Really, and quite naively, I thought that somehow I would convince my husband to do it.  When God created Adam and Eve and set forth how marriage was supposed to work, He clearly stated that Christmas lights on the outside of the house are one of the husband's supreme and sublime duties.  Oh wait, you don't have that version of the Bible?  They maybe left that out in some translations, but it definitely reads like that in the Romanian version which I would be happy to read aloud and offer up a personal translation for anyone, anytime.

Matt, it seems, doesn't believe the word of God as written in Romanian and translated by Heather, and so I had to move on to other tactics.

I started with hinting.  Then I moved to flirting.  Then I went to bribery.  Nothin'.

So pretty soon I found myself outside, on a ladder, with a staple gun.  That's right.  A staple GUN. Because tough women shoot guns . . . with staples in them. And I got some lights hung partway along the top of the garage and then the string of lights became unweildy and the staple gun hard to maneuver and then I stapled through the cord and almost said a swear word.

"Cora," I said to my eldest daughter who was watching me with a fascinated and somewhat worried look on her face, "Go and get your father."

And soon Matt appeared reluctantly in the doorway with a wary look on his face.  It's the look he gets when he knows I am going to make him do something he really doesn't want to do.  "Did you need me?"

"Yes," I said in my voice that was too calm which really meant that I was about to lose it, "I would like you to help me hang the Christmas lights."

And so Matt walked slowly down the garage steps, like a man condemned, and came and stood next to me to see what I'd done so far.  I hadn't even hung one strand of lights.

"How would you like me to help you?" he said very reasonably, so that to our neighbor Clyde who was out hanging his lights too, probably thought we were having a very normal conversation, when really it was a heated battle of wills.

I suggested several options for how this might go, and finally Matt asked, "Would you just like me to do it?"

Duh.

And so he traced the garage with the lights and then asked how I wanted the rest of it to go.  I suggested several options, and he said, "Just tell me what you want."

And, seeing my husband in utter misery, I told him just to staple them in a straight line to the nearest outlet.  The end.  It looked stupid, but we just pretended that was what we meant to do all along.

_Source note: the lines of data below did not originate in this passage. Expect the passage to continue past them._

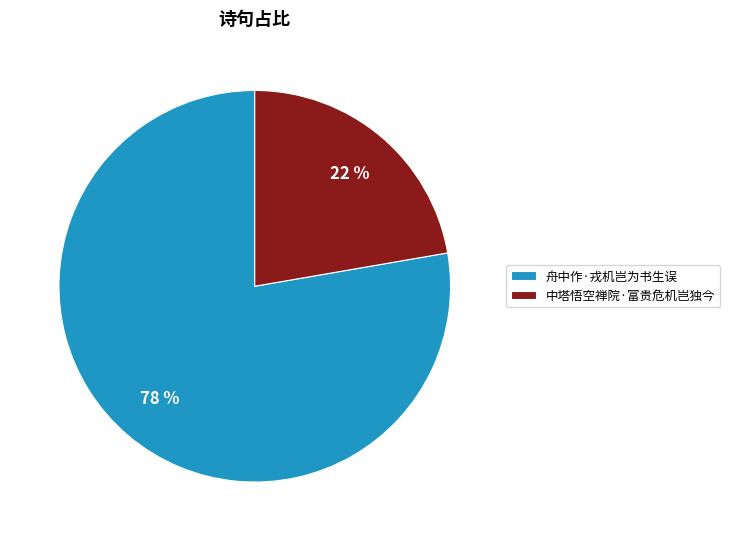

Is it true that 舟中作·戎机岂为书生误 is 78% of the pie?

True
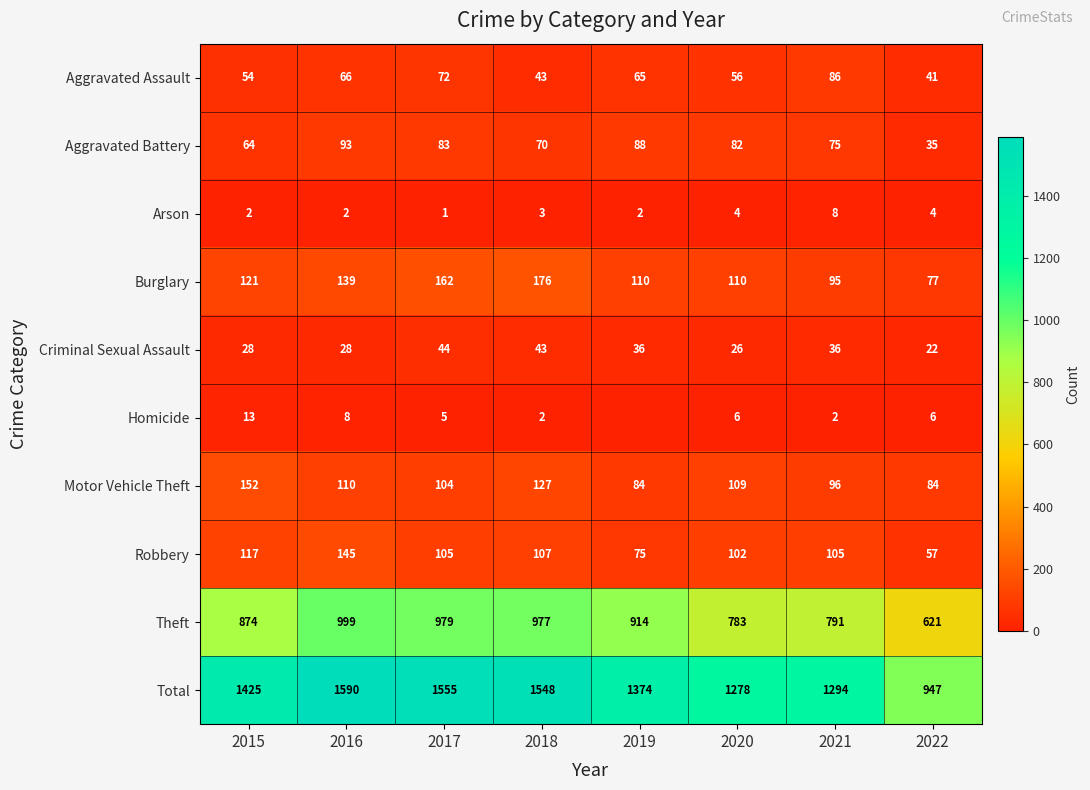

Between 2015 and 2021, which series saw the biggest shift?

Total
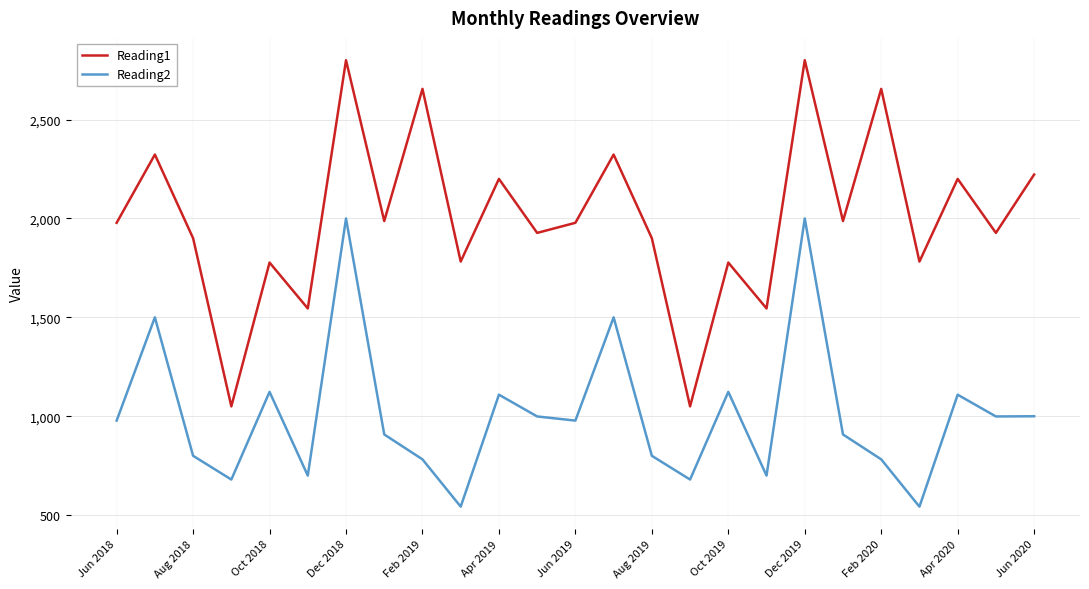

What is the maximum value for Reading2?

2000.0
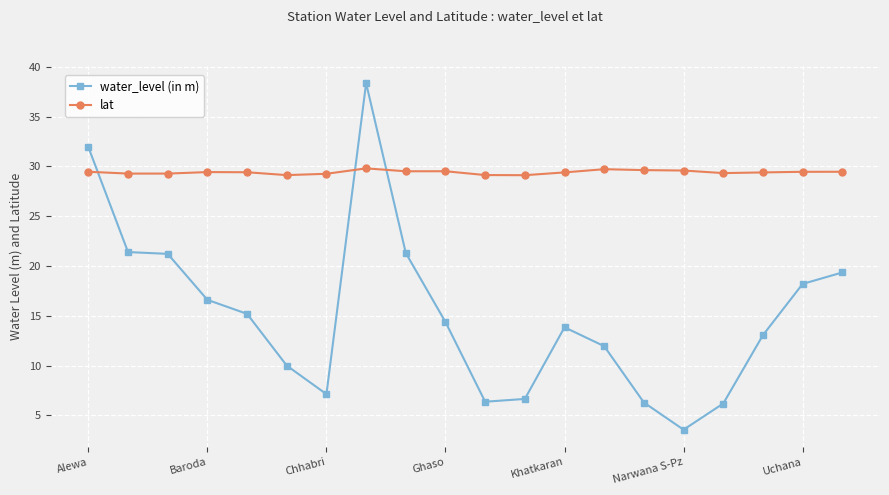

How many times do lat and water_level (in m) cross each other?

3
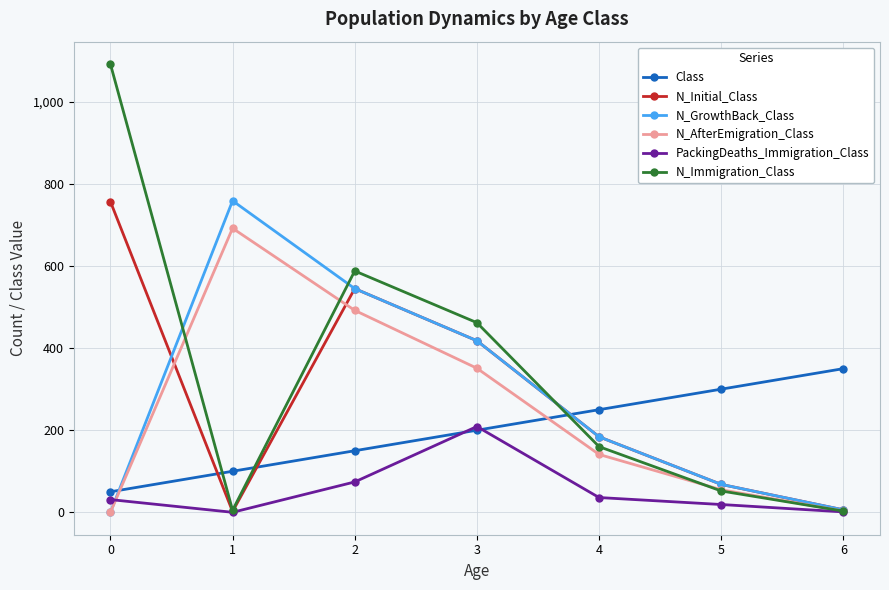

Which series has the largest range (max minus min)?

N_Immigration_Class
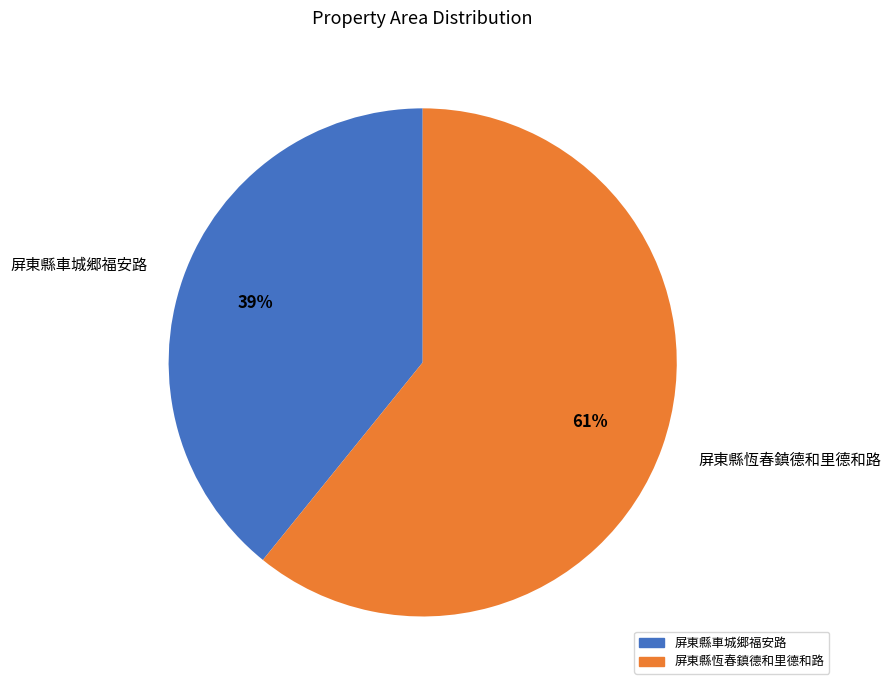

Which slice represents more than half of the pie?

屏東縣恆春鎮德和里德和路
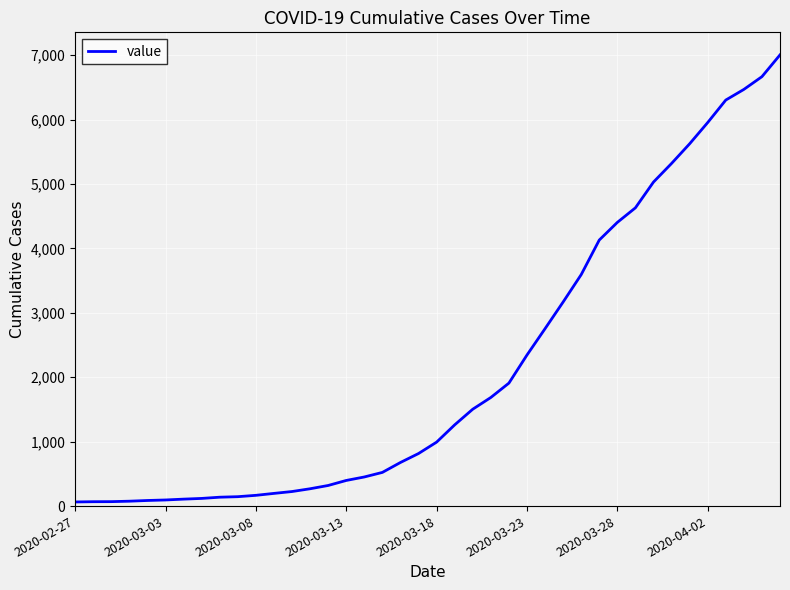

What is the maximum value shown in the chart?

7004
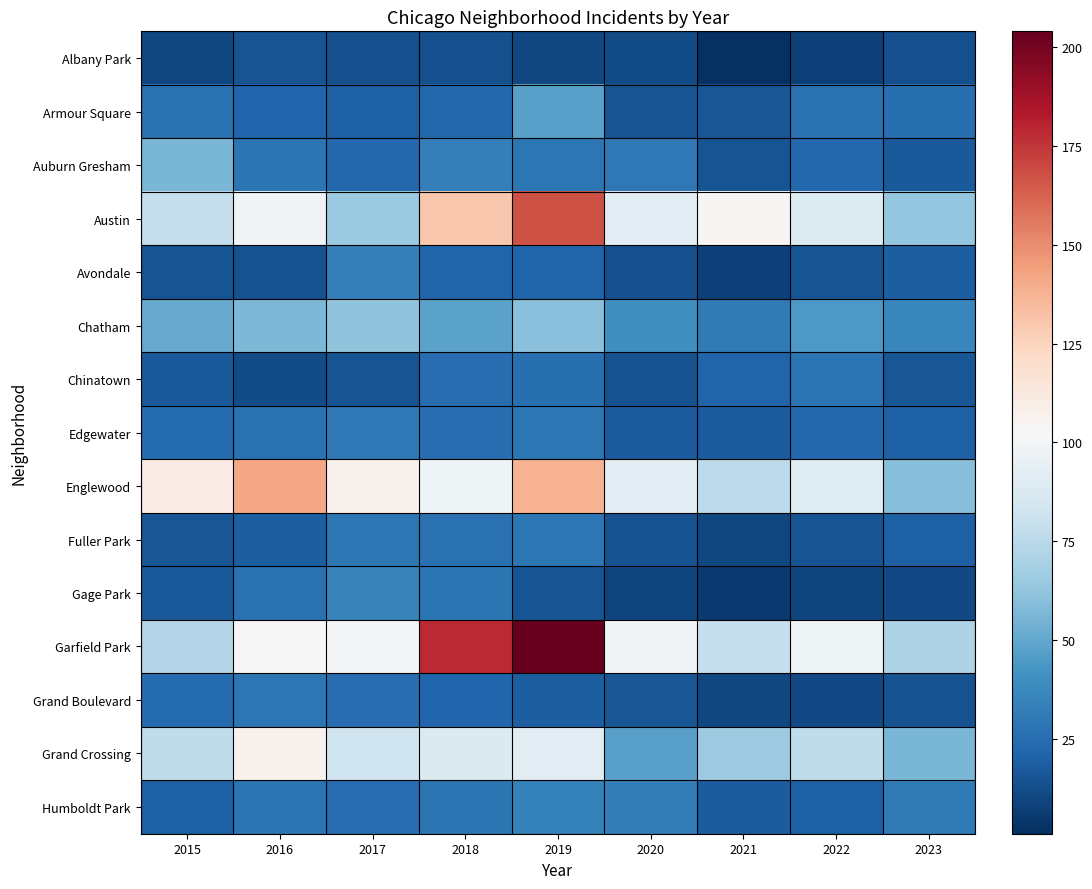

List the series in order of their peak value, lowest first.

Albany Park, Chinatown, Fuller Park, Grand Boulevard, Edgewater, Avondale, Humboldt Park, Gage Park, Armour Square, Auburn Gresham, Chatham, Grand Crossing, Englewood, Austin, Garfield Park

In the end, the Christmas lights were a surrender.  I learned that I am not all powerful, even with a staple gun in my hand, and that sometimes I legitimately need my husband.  My husband came, even though he was much happier sitting on the bed listening to podcasts.  And I know that he came because he loves me.  And because he loves me, he would have covered the house in lights.  But because I love him, I surrendered.  And sometimes that's what love is.  Stupid Christmas lights.